## List of tasks
1: In the IS-LM post, what scope does the IS-LM model operate within if the IT model is taken as the "true" theory?
2: Condense the paragraph of the IS-LM post that begins "No one seems to like the poor old IS-LM model" into two shorter sentences that keep its main points.
3: Write the next part of the IS-LM post, continuing from its final line.

## Page extract
*-*-*

Thursday, February 4, 2016

The IS-LM model as an effective theory at low inflation

No one seems to like the poor old IS-LM model except Paul Krugman. I thought I'd defend it as an effective macro theory. What does that mean? It means it is a theory that operates given a certain scope. For IS-LM, assuming the IT model is the "true" theory, that scope is low inflation. Here's how it works:

Start with the AD-AS model (with aggregate demand aka nominal output N and aggregate supply S), and introduce money (M)

N ⇄ S

N ⇄ M ⇄ S

The produces an information equilibrium relationship

P : N ⇄ M

The P just names the abstract price (the price level) and the above notation means:

P ≡ dN/dM = k (N/M)

We can solve this differential equation to obtain:

N ~ Mᵏ

P ~ k Mᵏ⁻¹

That should be a k - 1 in the exponent, not (M^k)^-1. If k ≈ 2, then we have P ~ M (a "quantity theory of money" where inflation is money growth). If k ≈ 1 (one way of stating our scope condition), then

N ~ M

P ~ constant

so that inflation π ≈ 0 (another way of stating our scope condition [1]). If inflation is "small", then

N ~ Y

where Y is real output. Now let's introduce another set of information equilibrium relationships

p : N ⇄ MB
i ⇄ p

where MB is the monetary base, p is the abstract price of money and i is the nominal (short term) interest rate. If π ≈ 0, then we can write this as:

p : Y ⇄ MB
r ⇄ p

using N ~ Y and i ~ r where r is the real interest rate. The differential equations associated with this pair of information equilibrium relationships has a similar solution in general equilibrium to the one above, but I'll write it differently:

(1) log(r) = c log(b Y/MB)

*-*-*

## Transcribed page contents
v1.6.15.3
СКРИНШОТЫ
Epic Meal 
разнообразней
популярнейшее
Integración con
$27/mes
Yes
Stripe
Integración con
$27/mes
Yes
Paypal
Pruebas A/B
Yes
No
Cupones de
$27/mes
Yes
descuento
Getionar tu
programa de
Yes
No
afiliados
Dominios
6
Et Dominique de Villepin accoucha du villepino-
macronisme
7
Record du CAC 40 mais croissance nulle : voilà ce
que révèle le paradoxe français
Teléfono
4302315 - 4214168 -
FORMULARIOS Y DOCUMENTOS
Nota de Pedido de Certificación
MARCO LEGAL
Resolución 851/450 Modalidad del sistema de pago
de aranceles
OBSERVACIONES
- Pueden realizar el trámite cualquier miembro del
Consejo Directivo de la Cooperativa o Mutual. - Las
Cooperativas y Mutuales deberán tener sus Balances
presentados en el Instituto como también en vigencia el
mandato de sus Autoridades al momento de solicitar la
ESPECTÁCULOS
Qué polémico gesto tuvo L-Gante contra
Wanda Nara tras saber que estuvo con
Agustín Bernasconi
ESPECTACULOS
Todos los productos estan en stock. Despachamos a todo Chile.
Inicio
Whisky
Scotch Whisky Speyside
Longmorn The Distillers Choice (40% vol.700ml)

*-*-*

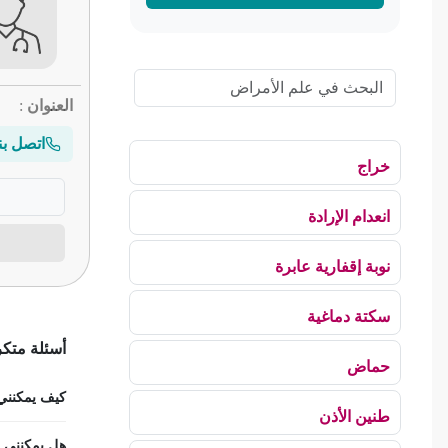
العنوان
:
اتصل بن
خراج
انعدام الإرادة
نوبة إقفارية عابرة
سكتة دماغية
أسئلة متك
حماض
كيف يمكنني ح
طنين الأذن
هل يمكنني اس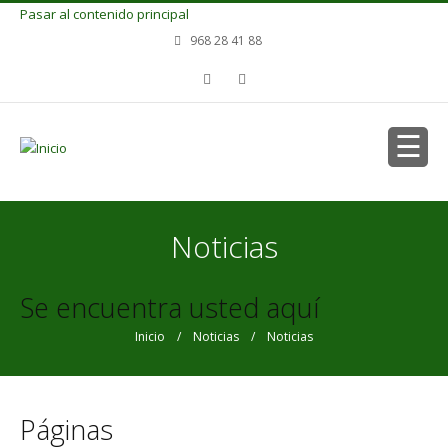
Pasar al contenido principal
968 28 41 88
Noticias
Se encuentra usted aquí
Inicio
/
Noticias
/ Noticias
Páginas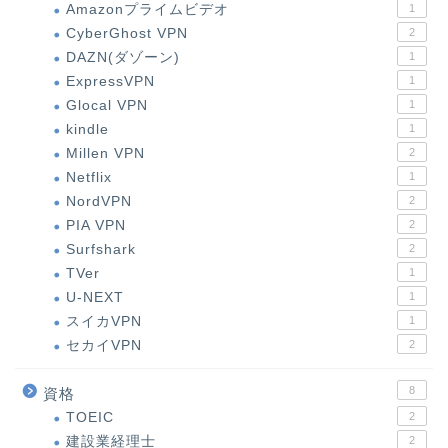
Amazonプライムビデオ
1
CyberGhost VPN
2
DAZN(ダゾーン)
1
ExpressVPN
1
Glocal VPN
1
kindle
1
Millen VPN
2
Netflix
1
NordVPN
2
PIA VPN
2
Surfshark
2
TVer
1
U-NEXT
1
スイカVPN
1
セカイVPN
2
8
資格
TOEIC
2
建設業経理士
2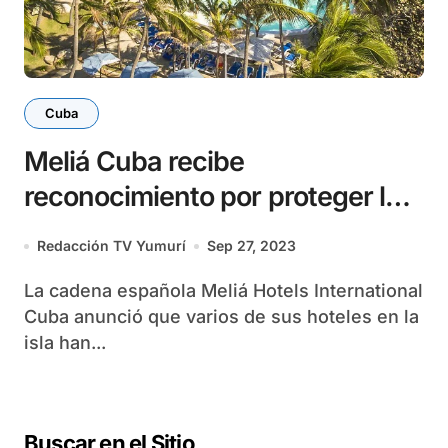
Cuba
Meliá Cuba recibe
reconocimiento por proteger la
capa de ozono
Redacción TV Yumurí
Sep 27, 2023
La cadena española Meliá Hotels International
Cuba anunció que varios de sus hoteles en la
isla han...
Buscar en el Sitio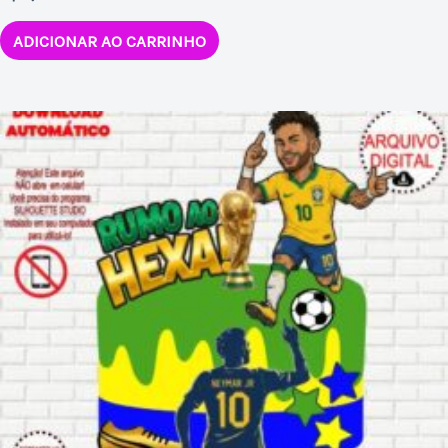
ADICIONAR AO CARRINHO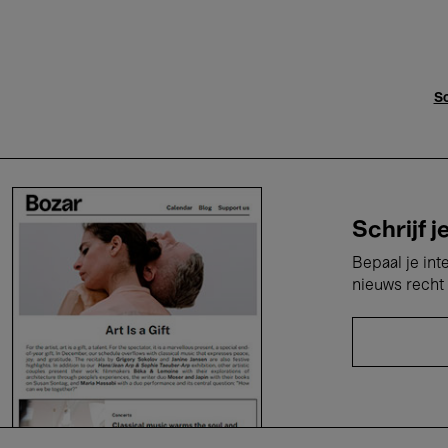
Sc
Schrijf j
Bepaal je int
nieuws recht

*-*-*

## Set of answers
1: Low inflation.

2: Apart from Paul Krugman, hardly anyone likes the IS-LM model, so the post defends it as an effective macro theory, one that holds within a certain scope. If the IT model is taken as the "true" theory, that scope is low inflation.

3:
Now which variables do you think will react the fastest to monetary expansion? I'd go with the monetary base and the interest rate, rather than real output. That puts us on the partial equilibrium solution where Y "moves last" (in economics parlance). In physics terms, this is analogous to an isothermal expansion of an ideal gas (an 'iso-output' expansion of an economy) that looks like this:


Those angle brackets mean ensemble averages (weighted average over random markets).

The interest rate falls and the monetary base expands from MB₁ to MB₂. Note at this level of effective theory, it is not important which one causes the other one -- increasing the base lowers interest rates or lowering interest rates expands the base. As Y rises, interest rates will come back up and equation (1) will hold -- general equilibrium restored.

What about fiscal policy? That's the second diagram above. In that case, the central bank "moves last". Fiscal expansion should take us from Y₁ to Y₂, but if the central bank didn't let rates rise or the base expand, you could end up back where you started. This is the basic monetary offset picture that happens when inflation is low and nominal (and real) interest rates are positive.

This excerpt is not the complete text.